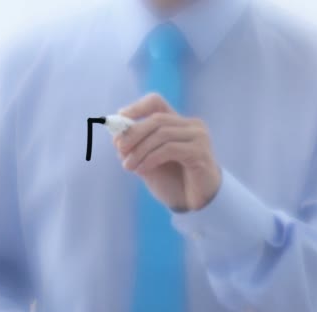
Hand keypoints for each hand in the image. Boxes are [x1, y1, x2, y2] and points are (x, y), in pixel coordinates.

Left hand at [113, 93, 221, 210]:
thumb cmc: (174, 182)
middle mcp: (192, 126)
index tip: (120, 119)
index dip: (136, 108)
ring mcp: (198, 137)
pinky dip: (151, 158)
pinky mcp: (200, 152)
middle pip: (157, 119)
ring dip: (140, 150)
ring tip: (128, 166)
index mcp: (179, 124)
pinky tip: (142, 169)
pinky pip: (169, 149)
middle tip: (119, 149)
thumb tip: (116, 136)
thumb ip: (137, 147)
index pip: (156, 102)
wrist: (195, 203)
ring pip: (162, 133)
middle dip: (134, 133)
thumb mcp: (149, 161)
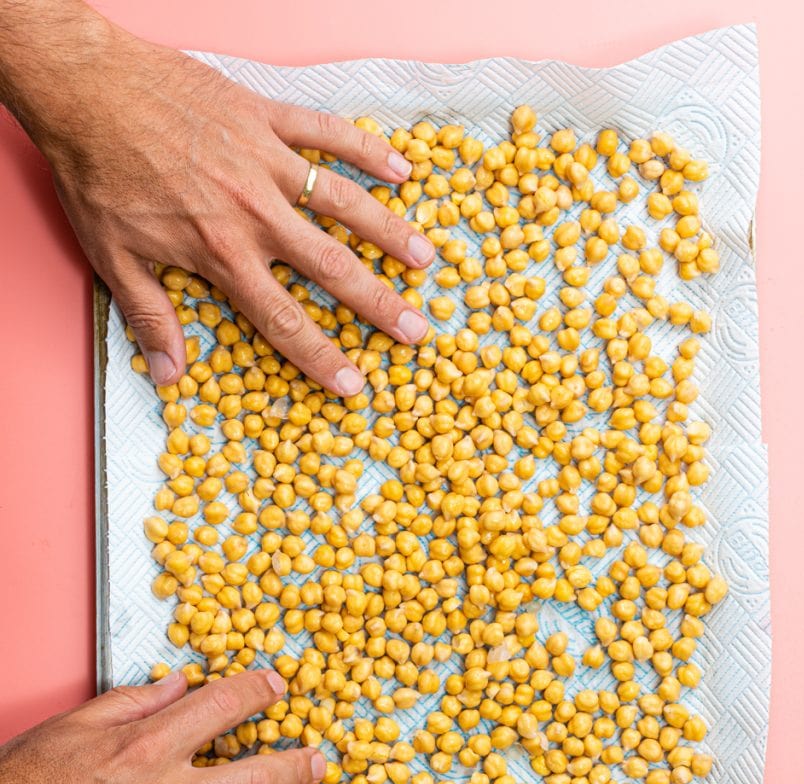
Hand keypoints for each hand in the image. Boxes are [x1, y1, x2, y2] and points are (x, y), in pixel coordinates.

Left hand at [0, 3, 433, 392]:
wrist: (85, 88)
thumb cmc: (97, 174)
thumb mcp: (113, 257)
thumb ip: (150, 316)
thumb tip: (169, 375)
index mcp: (221, 253)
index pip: (284, 319)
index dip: (322, 357)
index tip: (355, 384)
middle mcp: (255, 213)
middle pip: (332, 268)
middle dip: (379, 304)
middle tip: (417, 331)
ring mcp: (267, 161)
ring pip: (344, 202)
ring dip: (389, 232)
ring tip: (426, 260)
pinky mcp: (266, 117)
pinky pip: (328, 133)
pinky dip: (366, 150)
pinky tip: (402, 170)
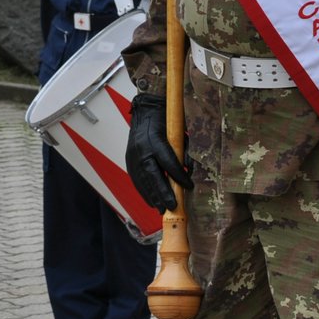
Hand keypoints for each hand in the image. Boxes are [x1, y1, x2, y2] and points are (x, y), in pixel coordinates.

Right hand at [124, 93, 190, 211]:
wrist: (146, 109)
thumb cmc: (166, 118)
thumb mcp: (179, 131)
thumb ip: (183, 150)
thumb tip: (189, 170)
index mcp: (155, 139)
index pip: (168, 162)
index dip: (178, 176)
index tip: (188, 187)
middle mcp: (141, 148)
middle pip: (153, 175)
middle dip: (163, 193)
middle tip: (172, 207)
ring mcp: (133, 155)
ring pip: (142, 179)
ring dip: (152, 196)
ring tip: (161, 209)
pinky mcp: (129, 159)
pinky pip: (136, 178)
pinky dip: (144, 191)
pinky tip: (151, 201)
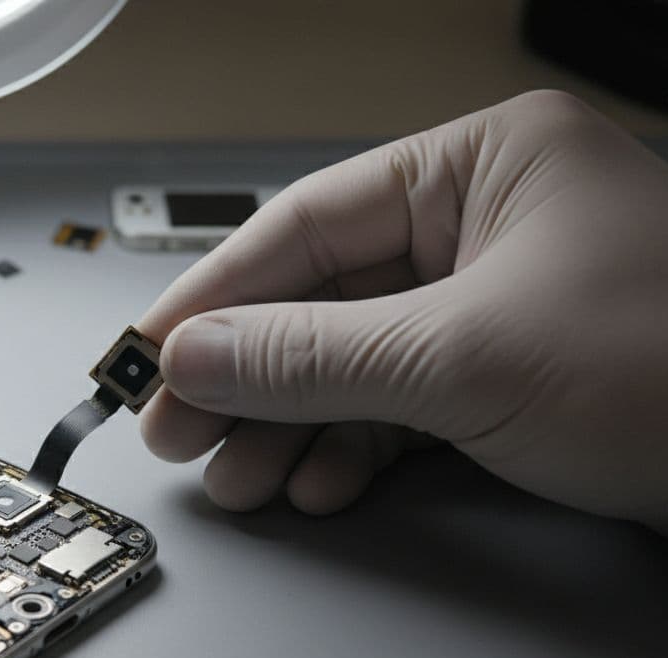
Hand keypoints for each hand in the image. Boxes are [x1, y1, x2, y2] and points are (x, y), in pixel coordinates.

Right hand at [136, 91, 667, 535]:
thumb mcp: (462, 357)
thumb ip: (310, 356)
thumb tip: (200, 354)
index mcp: (485, 166)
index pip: (309, 223)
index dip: (216, 294)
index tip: (153, 348)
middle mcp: (489, 224)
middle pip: (323, 298)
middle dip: (248, 375)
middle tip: (179, 424)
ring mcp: (500, 303)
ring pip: (356, 360)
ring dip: (290, 425)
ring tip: (238, 474)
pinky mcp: (514, 374)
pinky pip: (402, 403)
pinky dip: (354, 448)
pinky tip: (318, 481)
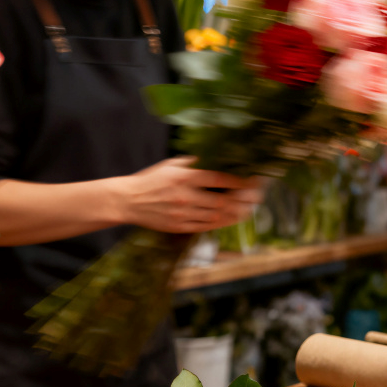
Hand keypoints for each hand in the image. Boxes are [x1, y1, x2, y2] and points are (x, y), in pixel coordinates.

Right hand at [115, 156, 263, 233]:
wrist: (129, 200)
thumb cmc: (152, 179)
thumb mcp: (172, 165)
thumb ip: (195, 163)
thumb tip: (218, 159)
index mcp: (184, 176)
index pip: (219, 178)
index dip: (239, 181)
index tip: (253, 181)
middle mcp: (185, 195)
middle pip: (222, 200)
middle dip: (243, 200)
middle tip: (257, 198)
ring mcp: (182, 213)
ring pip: (216, 216)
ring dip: (236, 214)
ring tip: (249, 211)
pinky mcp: (179, 226)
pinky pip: (205, 227)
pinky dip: (221, 224)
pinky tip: (232, 220)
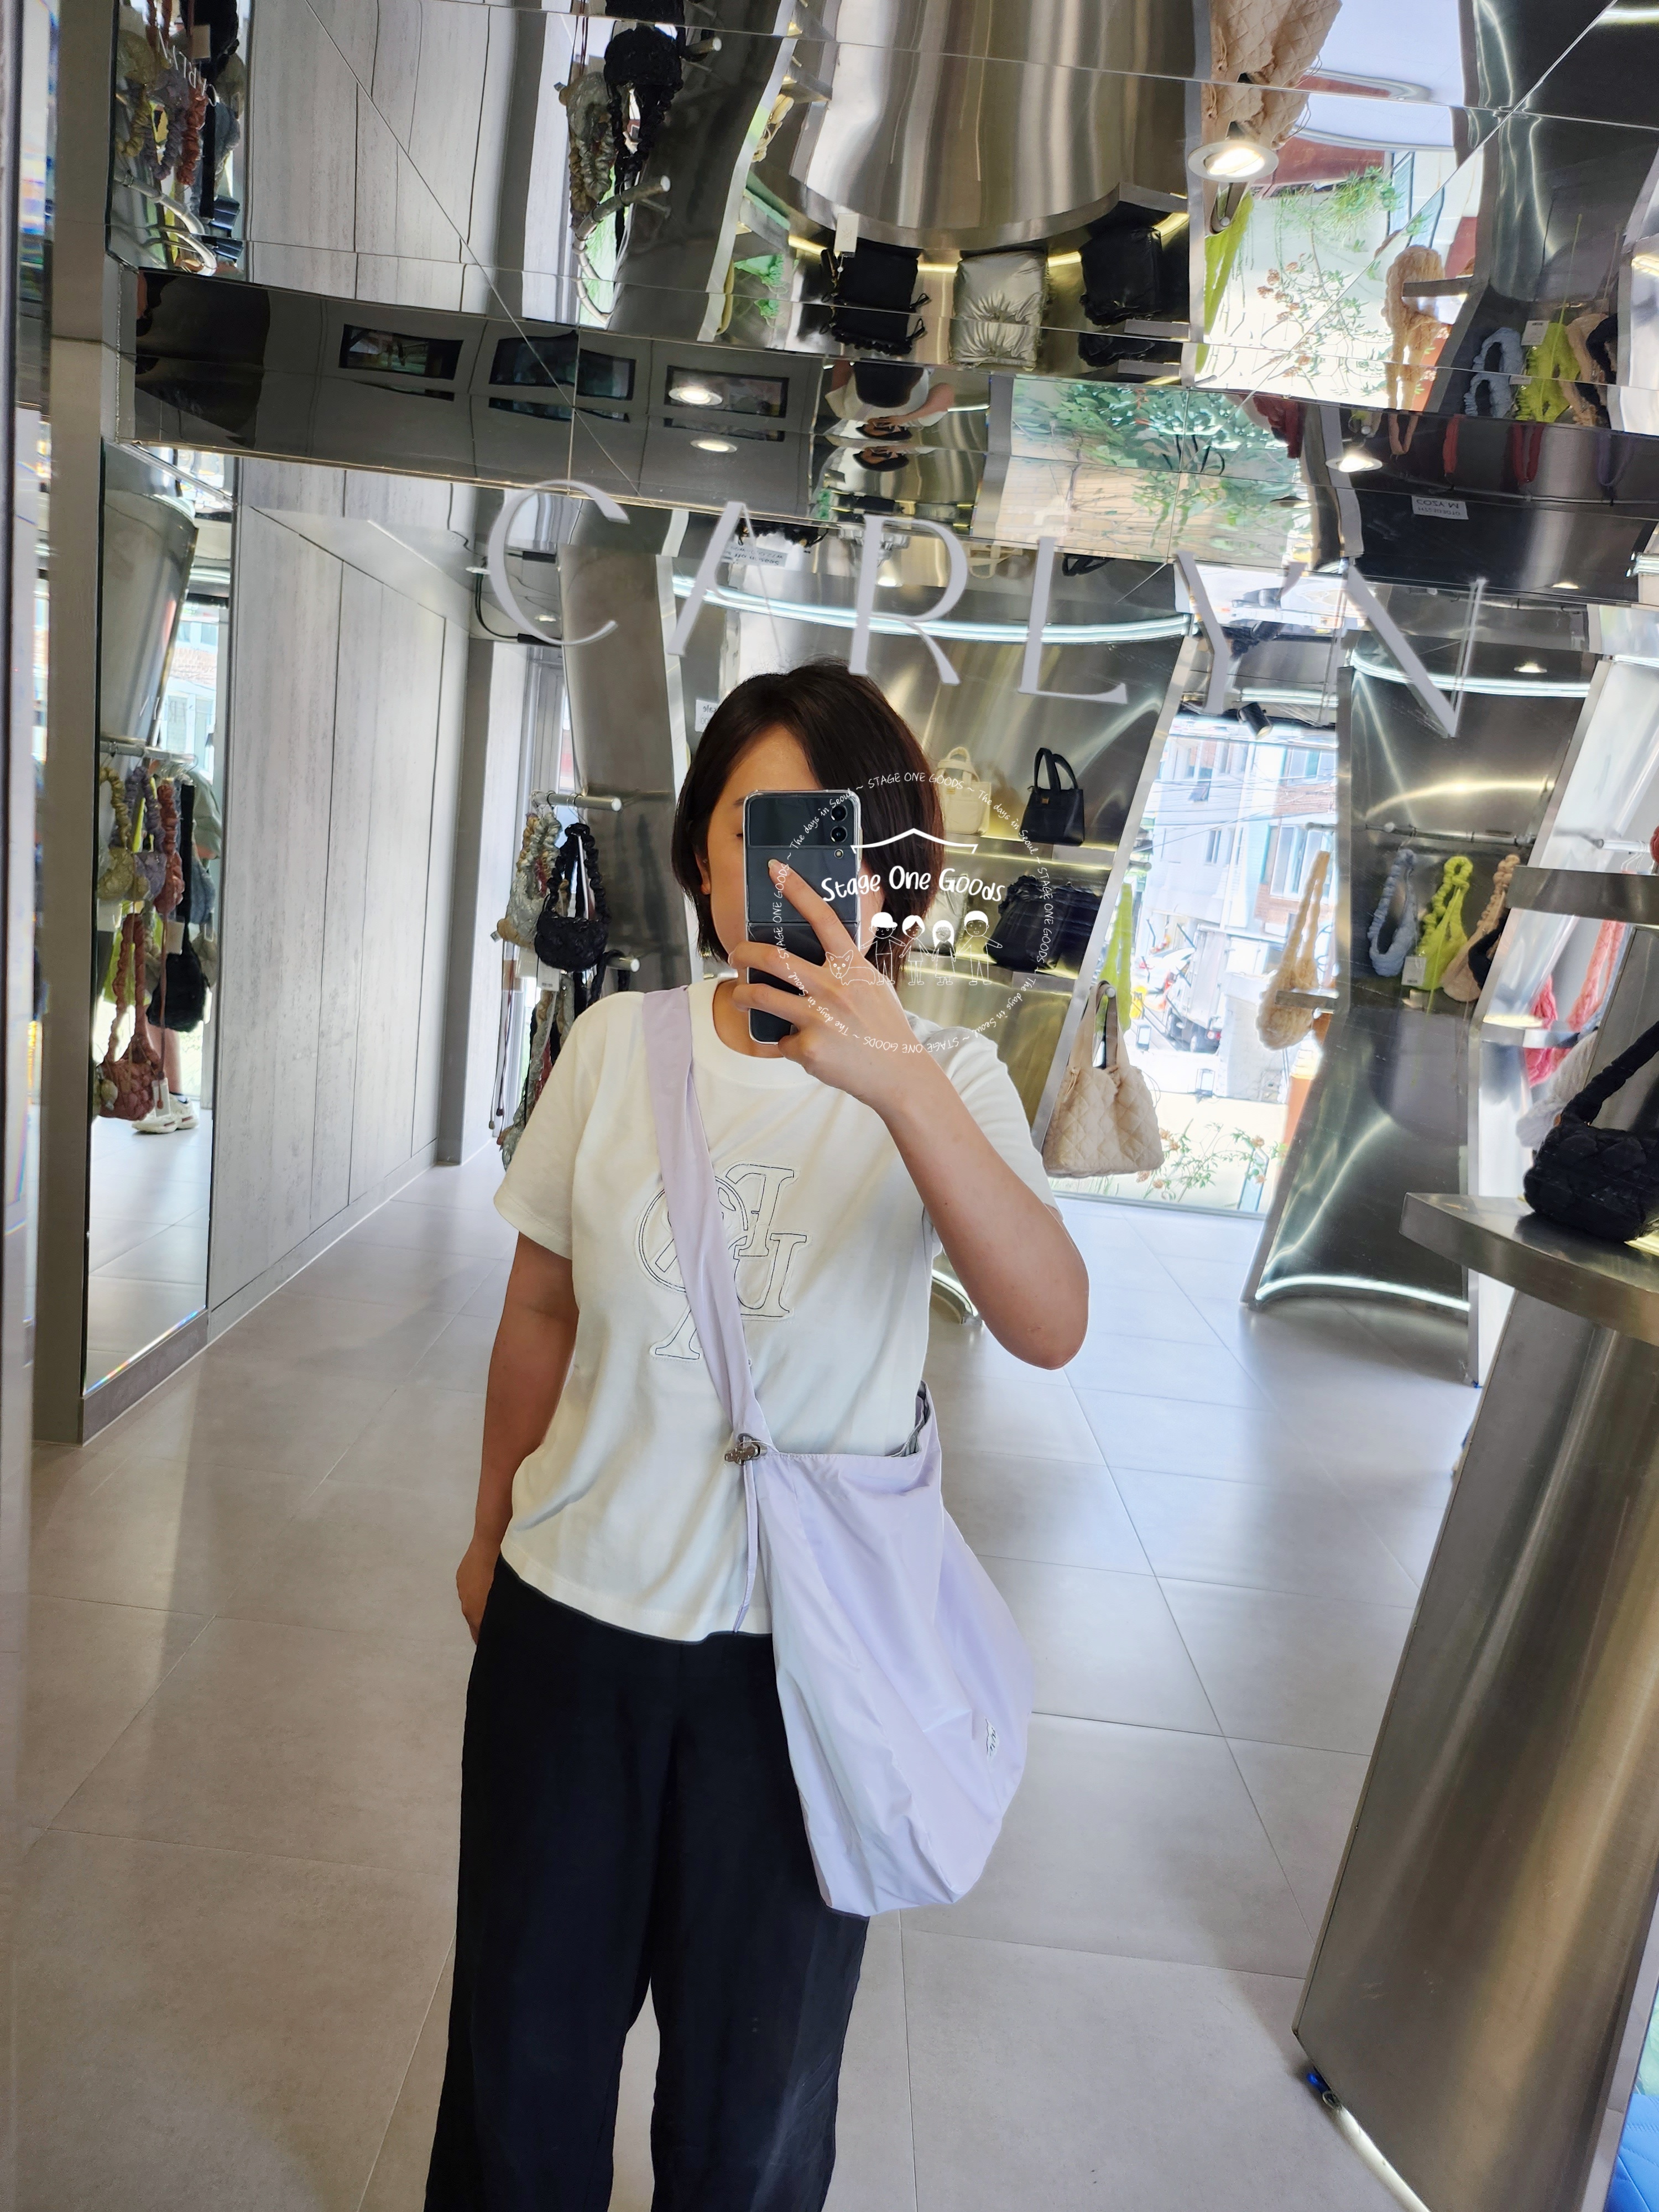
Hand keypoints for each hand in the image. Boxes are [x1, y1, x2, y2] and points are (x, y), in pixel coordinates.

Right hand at [456, 1534, 499, 1643]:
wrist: (492, 1540)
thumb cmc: (507, 1571)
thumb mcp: (510, 1595)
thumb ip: (506, 1614)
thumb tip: (511, 1624)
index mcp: (476, 1614)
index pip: (480, 1637)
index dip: (491, 1639)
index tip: (501, 1639)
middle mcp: (466, 1605)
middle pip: (476, 1621)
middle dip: (487, 1622)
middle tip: (505, 1618)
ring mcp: (462, 1589)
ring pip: (472, 1603)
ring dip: (483, 1604)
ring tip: (499, 1595)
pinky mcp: (461, 1575)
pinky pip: (470, 1589)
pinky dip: (479, 1589)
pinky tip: (490, 1581)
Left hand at [730, 861, 945, 1116]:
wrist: (898, 1075)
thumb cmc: (885, 1028)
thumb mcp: (873, 986)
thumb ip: (847, 968)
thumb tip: (822, 954)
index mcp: (851, 967)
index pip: (822, 918)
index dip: (797, 890)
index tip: (775, 869)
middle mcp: (833, 987)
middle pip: (774, 960)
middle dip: (744, 953)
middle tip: (734, 955)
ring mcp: (819, 1018)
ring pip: (762, 997)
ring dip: (742, 994)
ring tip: (739, 995)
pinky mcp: (808, 1048)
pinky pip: (781, 1040)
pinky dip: (785, 1043)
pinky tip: (801, 1047)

□ □ □ □ □ □ □

=== Exercise requirements ===
The whole listing above is to be printed exactly; the pictures stay out.

=== Solution for this exercise ===
Hand keypoints for each hand in the image. Boxes are [x1, y1, x2, y2] and points are (x, y), in pixel coordinates.

Left hand at [113, 93, 221, 210]:
thumb cmc: (174, 182)
middle mcp: (192, 126)
index tip: (120, 119)
index dip: (136, 108)
ring mcp: (198, 137)
pinky dip: (151, 158)
pinky mcp: (200, 152)
middle pip: (157, 119)
ring dip: (140, 150)
ring tip: (128, 166)
index mcp: (179, 124)
pinky tip: (142, 169)
pinky pip: (169, 149)
middle tip: (119, 149)
thumb tip: (116, 136)
thumb ip: (137, 147)
index pip: (156, 102)
wrist: (195, 203)
ring pip: (162, 133)
middle dip: (134, 133)
thumb mcp: (149, 161)
Hand keypoints for each hand in the image. Boxes are [x1, y1, x2, y2] and points are (x, y), in pixel coordinates.

Left hand at [0, 3, 433, 392]:
wrist: (85, 88)
thumb cmc: (97, 174)
thumb mcp: (113, 257)
thumb ip: (150, 316)
thumb tip: (169, 375)
index mcp: (221, 253)
index pip: (284, 319)
index dip: (322, 357)
index tip: (355, 384)
middle mcp: (255, 213)
middle pip: (332, 268)
middle dip: (379, 304)
middle tip: (417, 331)
ring mcp: (267, 161)
ring pip: (344, 202)
ring dip: (389, 232)
ring tip: (426, 260)
pinky mcp: (266, 117)
pinky pip: (328, 133)
pinky dip: (366, 150)
pinky tip: (402, 170)
Hand keypoints for each hand in the image. Boxes are [x1, y1, x2, y2] and points are (x, y), in pixel coordinates.

Right hand at [124, 93, 190, 211]:
wrist: (146, 109)
thumb cmc: (166, 118)
thumb mcp: (179, 131)
thumb ip: (183, 150)
thumb tip: (189, 170)
index mcp: (155, 139)
index pip: (168, 162)
index dip: (178, 176)
index tip: (188, 187)
middle mcp: (141, 148)
middle pip: (153, 175)
middle dip: (163, 193)
middle tip: (172, 207)
ring mcp: (133, 155)
ring pip: (142, 179)
ring dip: (152, 196)
ring tip: (161, 209)
pinky mcp: (129, 159)
pinky pip: (136, 178)
pinky dip: (144, 191)
pinky tip: (151, 201)
Hand keypoints for each hand in the image. Boxes are [x1, y1, x2, y2] and points are (x, y), in pixel coordinates.

Right hand at [136, 91, 667, 535]:
thumb mcp: (462, 357)
thumb ip: (310, 356)
thumb tip: (200, 354)
index mcp: (485, 166)
index pip: (309, 223)
index dip: (216, 294)
index tip: (153, 348)
middle mcp: (489, 224)
middle pip: (323, 298)
middle dip: (248, 375)
middle tip: (179, 424)
ring mcp: (500, 303)
ring pip: (356, 360)
ring dip: (290, 425)
ring tip: (238, 474)
pinky mcp: (514, 374)
pinky pip: (402, 403)
pinky dip: (354, 448)
pinky tip: (318, 481)
Hand keypoints for each hand in the image. Boxes are [x1, y1, x2, y2] and points are (x, y), in pixel coordinates.

Right hand at [115, 156, 263, 233]:
wrist: (129, 200)
thumb cmc: (152, 179)
thumb mcp: (172, 165)
thumb ip: (195, 163)
thumb tip: (218, 159)
index mcp: (184, 176)
index pip: (219, 178)
index dip: (239, 181)
index tip: (253, 181)
middle mcp: (185, 195)
middle pip: (222, 200)
middle dip: (243, 200)
middle tip: (257, 198)
ring mcp: (182, 213)
ring pip: (216, 216)
ring dip: (236, 214)
ring tip: (249, 211)
pinky mcp: (179, 226)
pinky pip: (205, 227)
pinky dip: (221, 224)
pinky tip: (232, 220)
Hand keypoints for each hand in the image. Boxes are [x1, y1, x2, y2] and points are (x, y), in pixel coordinates.

Right hand at [456, 1534, 499, 1643]:
wrist: (492, 1540)
thumb cmc: (507, 1571)
thumb mcp: (510, 1595)
thumb ip: (506, 1614)
thumb tip: (511, 1624)
index mcp: (476, 1614)
index pip: (480, 1637)
index dip: (491, 1639)
index tip: (501, 1639)
middle mcp: (466, 1605)
middle pip: (476, 1621)
middle dip: (487, 1622)
middle tip: (505, 1618)
ring mcp: (462, 1589)
ring pip: (472, 1603)
ring dip: (483, 1604)
ring tip: (499, 1595)
pinky mcp: (461, 1575)
pinky pip: (470, 1589)
pinky dip: (479, 1589)
pinky tip: (490, 1581)
Left hand at [730, 861, 945, 1116]:
wrist: (898, 1075)
thumb cmc: (885, 1028)
thumb mcp: (873, 986)
thumb ip: (847, 968)
thumb tip: (822, 954)
index mcp: (851, 967)
index pip: (822, 918)
index dip: (797, 890)
index tip: (775, 869)
middle mcp: (833, 987)
middle pip: (774, 960)
middle dip: (744, 953)
middle tip: (734, 955)
ring mcp: (819, 1018)
ring pip: (762, 997)
ring dip: (742, 994)
ring tip: (739, 995)
pinky mcp: (808, 1048)
pinky pip: (781, 1040)
pinky dip: (785, 1043)
pinky tip: (801, 1047)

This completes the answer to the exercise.